Rogers: Third Contact
Third Contact explores the underbelly of the saxophone, giving life to small sounds and bringing microscopic details to the fore through magnified playing and amplification. Performed solo by Erin Rogers (saxophone).
Popebama:
Showdown
Showdown is a Rogers-and-Sullivan collaborative special, based on a multi-task competition prompted by famous sports calls. Levy Lorenzo’s MaxMSP controlled joystick instrument, the Modified Attack, is used to manipulate the sample rate of the sportscasters voices. Speech rhythm of the sportscasts are transcribed and are applied as the rhythmic backdrop of the instrumental material. Showdown encourages ample space for performer interpretation and offerings.
Pinto: Hack it!
Hack it! is a scene from the larger work, Thomas Paine in Violence (2014) by Paul Pinto. Originally envisioned for four men of similar appearance, anyone can perform the piece. In fact, it can be arranged for fewer or more performers. Acting as a Greek Chorus on the radio, the performers respond-to and lash out at the doubts of the Spirit of Thomas Paine, all of them imprisoned in a sort of purgatory and struggling, in various ways, to communicate.
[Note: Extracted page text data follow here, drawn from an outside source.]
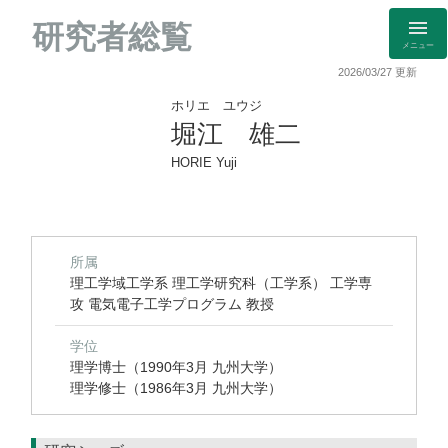
研究者総覧
メニュー
2026/03/27 更新
ホリエ ユウジ
堀江 雄二
HORIE Yuji
所属
理工学域工学系 理工学研究科（工学系） 工学専
攻 電気電子工学プログラム 教授
学位
理学博士（1990年3月 九州大学）
理学修士（1986年3月 九州大学）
Performers vocalize somewhere between spoken poetry and sung complaint, often self-censoring or glitching out.
Rogers: Basket Case
During a Popebama road trip, it became apparent through the constant dashboard drumming, that Dennis Sullivan knew the drum fills to nearly every 90’s hit that landed on our randomized playlist. The fills in Green Day’s Basket Case (Dookie, 1994) are rhythmically simple, yet played at top speed present such a perfectly crisp noise, that the song deserves a 30-year anniversary tribute. Paired with 0-Coast semi-mod desktop synth, freeze and ring modulation pedals, a peaked-out vocal mic, and a catalog of soprano multiphonics, Basket Case encounters its next-generation self.